On 07.05.2011 04:19, John C Klensin wrote:
...
No.  If you look at 4409, you will see several citations, of
which one example is "[SMTP-MTA]".  In 4409, the corresponding
reference is:
    Postel... RFC 821...
    Partridge... RFC 974...
    Braden... RFC 1123...
    Klensin... RFC 2821...
i.e., "compound references" in the sense that one anchor
identifies a list of RFCs.  While 4409 doesn't use it, exactly
the same problem arises if one chooses to cite an STD or BCP
number that identifies multiple RFCs. That is the construction
to which I claim that xml2rfc is hostile -=the only elegant way
to do it in the current design would be
  <reference anchor="SMTP-MTA">
       <reference>...Postel... RFC 821...</reference>
       <reference>...Partridge... RFC 974...</reference>
       <reference>...Braden... RFC 1123...</reference>
       <reference>...Klensin... RFC 2821...</reference>
  </reference>

And neither nested reference elements nor reference elements
without anchors are permitted by the DTD.
...

If this is used a lot, we should consider adding it. Is it?

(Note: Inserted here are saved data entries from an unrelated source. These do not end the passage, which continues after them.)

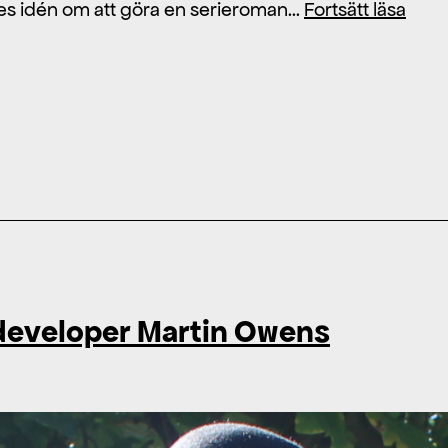
Tom
es idén om att göra en serieroman…
Fortsätt läsa
Sund
nya
seri
”Min
drö
mac
i
vår
butik
 developer Martin Owens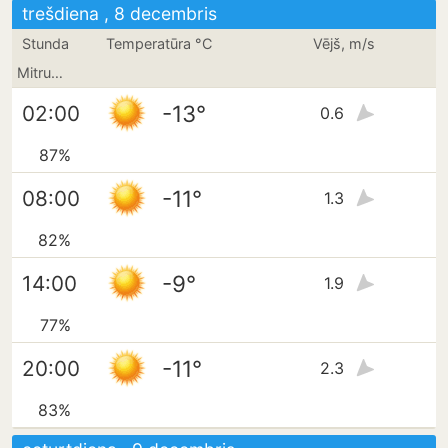
trešdiena , 8 decembris
Stunda
Temperatūra °C
Vējš, m/s
Mitrums
-13°
02:00
0.6
87%
-11°
08:00
1.3
82%
-9°
14:00
1.9
77%
-11°
20:00
2.3
83%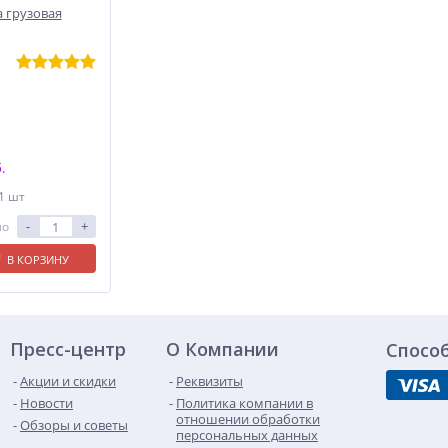
 грузовая
.
 1 шт
-
+
ло
В КОРЗИНУ
Пресс-центр
О Компании
Спосо
Акции и скидки
Реквизиты
Новости
Политика компании в
отношении обработки
Обзоры и советы
персональных данных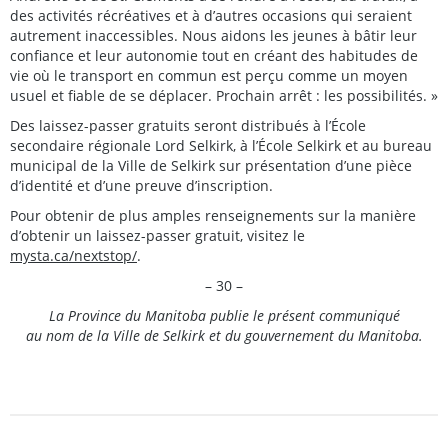
des activités récréatives et à d’autres occasions qui seraient
autrement inaccessibles. Nous aidons les jeunes à bâtir leur
confiance et leur autonomie tout en créant des habitudes de
vie où le transport en commun est perçu comme un moyen
usuel et fiable de se déplacer. Prochain arrêt : les possibilités. »
Des laissez-passer gratuits seront distribués à l’École
secondaire régionale Lord Selkirk, à l’École Selkirk et au bureau
municipal de la Ville de Selkirk sur présentation d’une pièce
d’identité et d’une preuve d’inscription.
Pour obtenir de plus amples renseignements sur la manière
d’obtenir un laissez-passer gratuit, visitez le
mysta.ca/nextstop/
.
– 30 –
La Province du Manitoba publie le présent communiqué
au nom de la Ville de Selkirk et du gouvernement du Manitoba.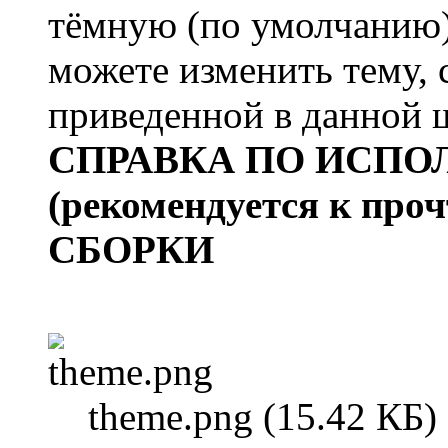
тёмную (по умолчанию)
можете изменить тему, 
приведенной в данной 
СПРАВКА ПО ИСПО
(рекомендуется к про
СБОРКИ
theme.png (15.42 КБ)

The example you cite above is one of multiple citations at the
same point rather than a single compound citation..  And,
indeed, most style manuals (along with 4409) prefer "[SMTP-MTA,
ESMTP]" to "[SMTP-MTA][ESMTP]".  FWIW, I think the tools should
help us get thing right rather than forcing us to do things that
are wrong.  But so it goes.

You can do this with xmlrfc when using the tools from rfc2629.xslt as preprocessor, see, for example, <http://greenbytes.de/tech/webdav/rfc2629xslt/testcase.html#rfc.section.5.11>.

Finally, I think somewhere else I saw discussion about putting additional information into references... There's the <annotation> element for that.